Staiti is also the author of the chapbooks Verse/Switch & Stop-Motion (2008), In the Stitches (Trafficker Press, 2010) and Between the Seas (Aggregate Space & Featherboard Writing Series, 2014), and in an interview conduced by Ariel Goldberg, Staiti discusses In the Stitches in a way that seems to connect to this current work: “There is some kind of world in which this language is existing but I don’t really know what it is. It’s partly an imagined/fantasized world but it steals objects and ideas from our world. I don’t feel so literate in this world at all. I feel pretty removed from it. In the earliest version, I was trying to write lines that would negate themselves. I wanted to see what something looked like if it could be itself and also its own negation. I was writing longhand, which I almost never do. As the piece over time transformed into this thing, I realized that something kind of ambient but real came out in the attempt to negate. I thought a lot about ambience. I wanted to see a world in which ambience dominated. It’s interesting about the different voices you mentioned because I’ve been hearing it as un-voiced, as a humming or something.” In remarkably precise prose, Staiti appears very much to be creating a world through halved information, presenting just enough to create an incomplete portrait, and make the reader aware of what might be missing. One might say that this new work is just as much ambient than setting or narrative, suggesting what another writer would have fleshed out more fully, yet most likely lessening the effect.

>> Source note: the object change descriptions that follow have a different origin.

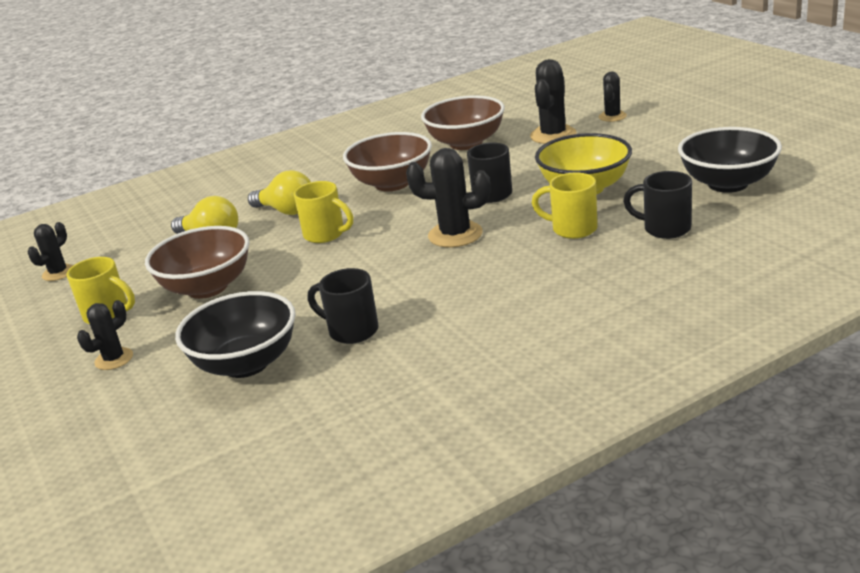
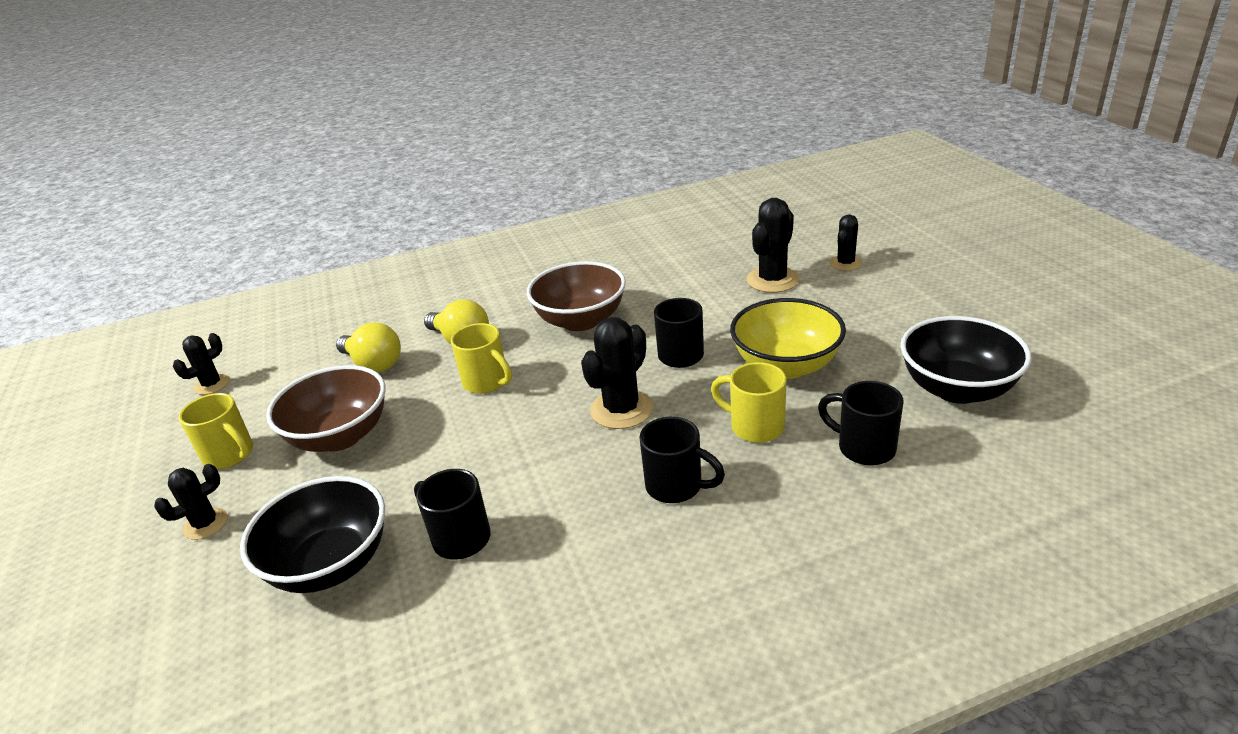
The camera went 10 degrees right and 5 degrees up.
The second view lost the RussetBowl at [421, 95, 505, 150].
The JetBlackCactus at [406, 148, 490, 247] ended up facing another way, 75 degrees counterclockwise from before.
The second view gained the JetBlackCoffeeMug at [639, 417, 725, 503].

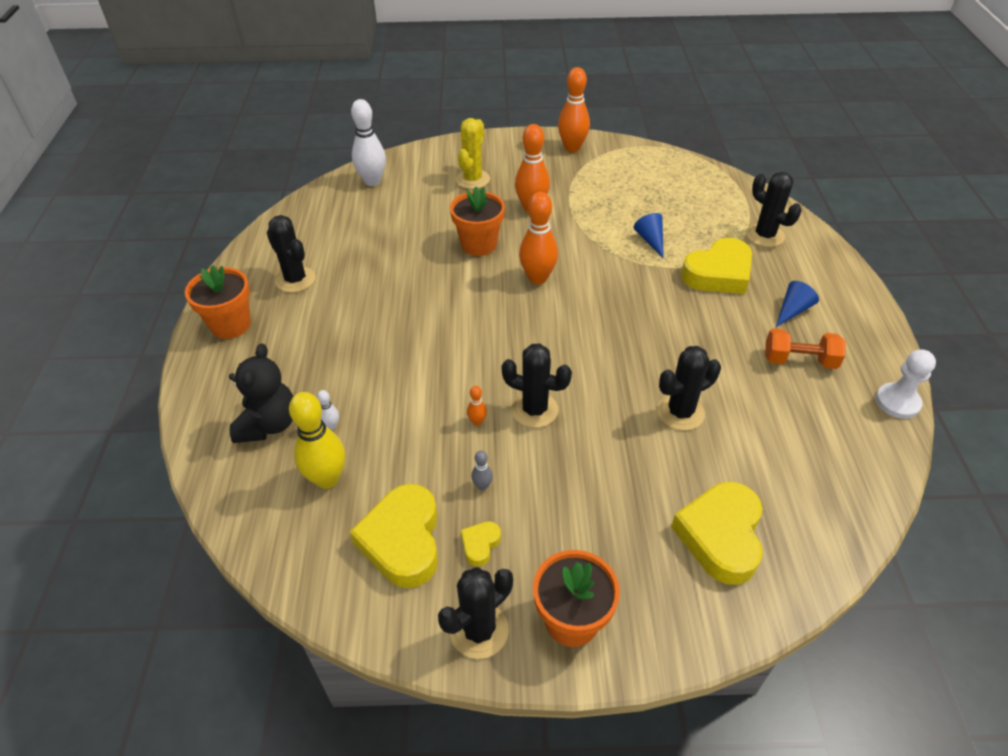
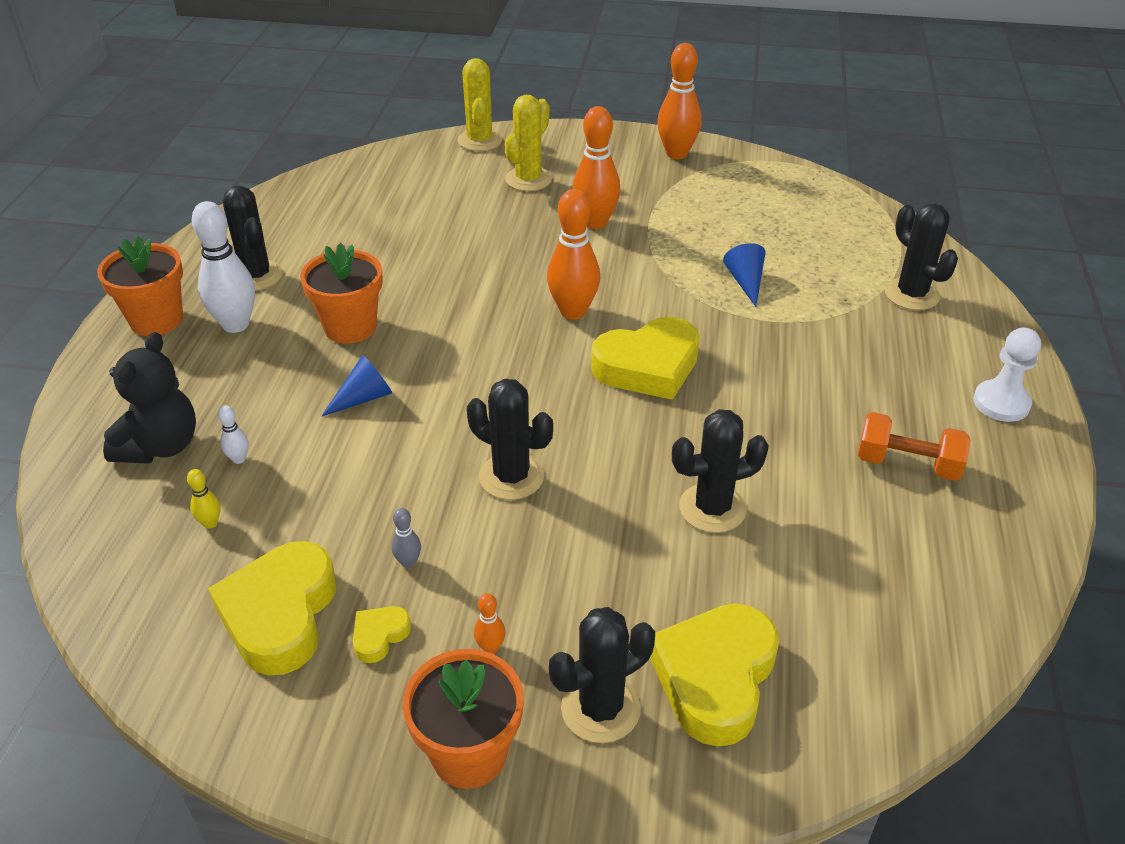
The camera went 10 degrees right and 5 degrees down.
The WhiteBowlingPin ended up elsewhere, having gone from [351, 99, 386, 186] to [192, 201, 255, 333].
The OrangeFlowerPot ended up elsewhere, having gone from [450, 187, 505, 256] to [300, 243, 383, 344].
The GoldenHeartShape ended up elsewhere, having gone from [681, 238, 752, 294] to [591, 317, 700, 400].
The CobaltCone ended up elsewhere, having gone from [776, 281, 819, 327] to [321, 355, 392, 417].
The WhitePawn ended up elsewhere, having gone from [876, 349, 936, 419] to [973, 328, 1041, 422].
The OrangeBowlingPin ended up elsewhere, having gone from [467, 386, 487, 426] to [474, 593, 506, 654].
The size of the GoldenBowlingPin at [289, 392, 345, 489] changed by a factor of 0.44.
The JetBlackCactus ended up elsewhere, having gone from [438, 567, 513, 659] to [549, 607, 655, 743].
The second view gained the GoldenCactus at [457, 58, 502, 151].

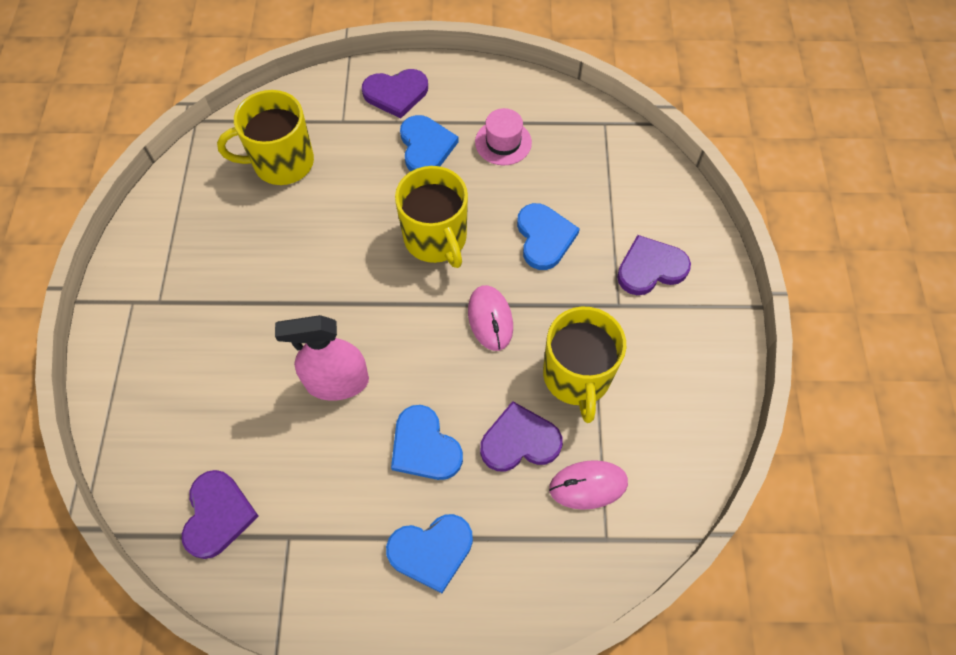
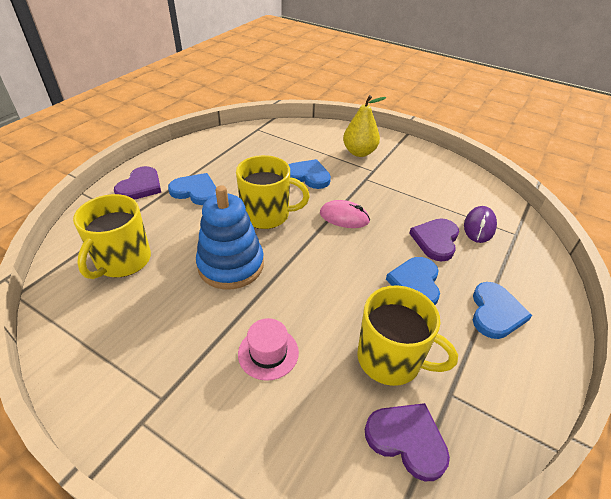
The camera went 60 degrees left and 20 degrees down.
The RosyTallHat ended up elsewhere, having gone from [475, 108, 532, 165] to [238, 318, 299, 381].
Where the RoyalPurpleHeartShape stood at [617, 235, 691, 295], the GoldenPearFruit came to stand at [343, 95, 386, 157].
The GoldenCoffeeMug ended up elsewhere, having gone from [543, 307, 626, 423] to [357, 285, 458, 386].
The second view lost the RosySprayCleaner at [275, 315, 369, 401].
The CobaltHeartShape at [391, 405, 463, 480] ended up facing another way, 105 degrees clockwise from before.
What was the RosyPcMouse at [549, 460, 628, 510] turned into the RoyalPurplePcMouse at [464, 206, 497, 243].
The second view gained the CobaltRingStacker at [196, 185, 264, 290].

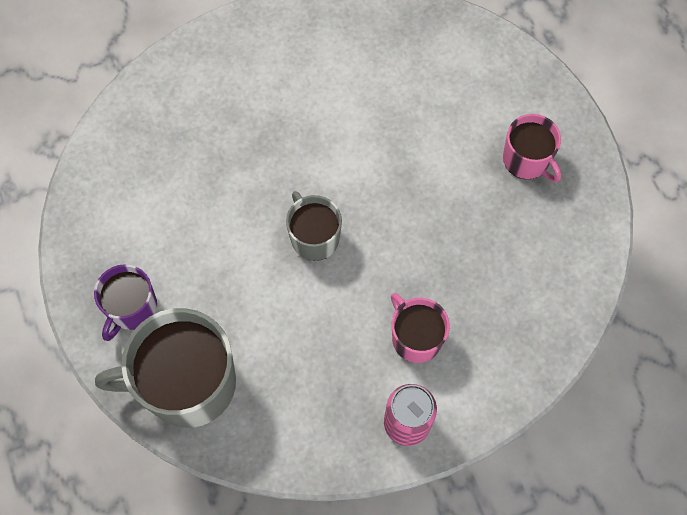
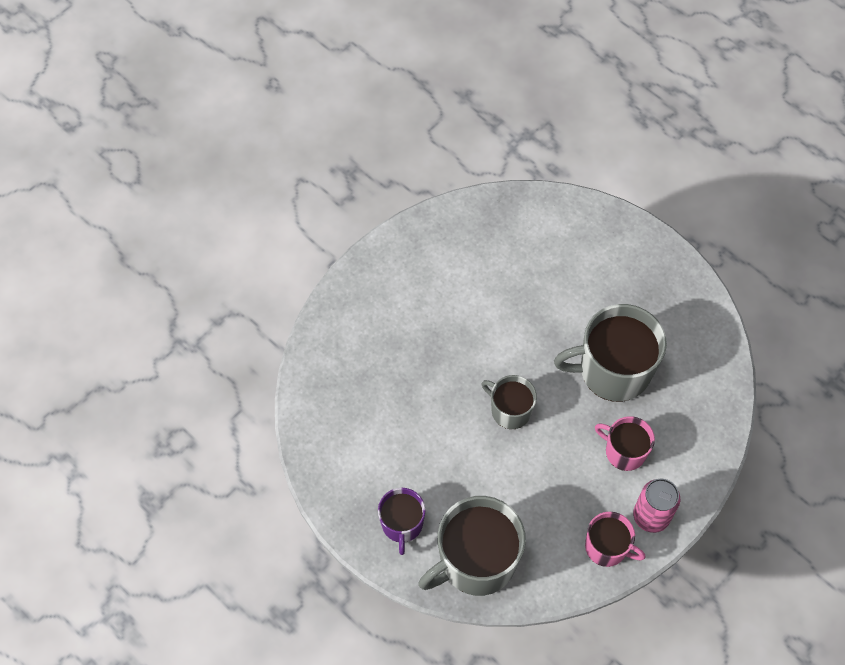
The camera went 25 degrees left and 5 degrees down.
The RosyCoffeeMug ended up elsewhere, having gone from [503, 114, 561, 182] to [585, 512, 646, 567].
The second view gained the GreyCoffeeMug at [554, 304, 667, 402].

I walk through the City of Margins. Tall angular buildings shimmer in the sun. Dozens of people move past me walking in straight lines with conviction. I am moving in this way too. The streets push us to our destinations efficiently. We push ourselves there.

A narrow alleyway appears. I turn and walk down the torn street. I reach an empty parking lot. I feel the Second City beneath me. The shell of a burned out car sits at the edge of the frame. An abandoned and deteriorating building sags into the ground. This is where we enter.

I open the doors of the building and walk around peering in each room. The rooms hold remnants of the past, forgotten objects slathered in dust and rodent feces. I climb the stairs dragging knobby fingers over a dusty banister. A young woman is crumpled in the corner at the end of the hallway. Her body is a mouth, a dark open hole telling a story. Speaking not speaking.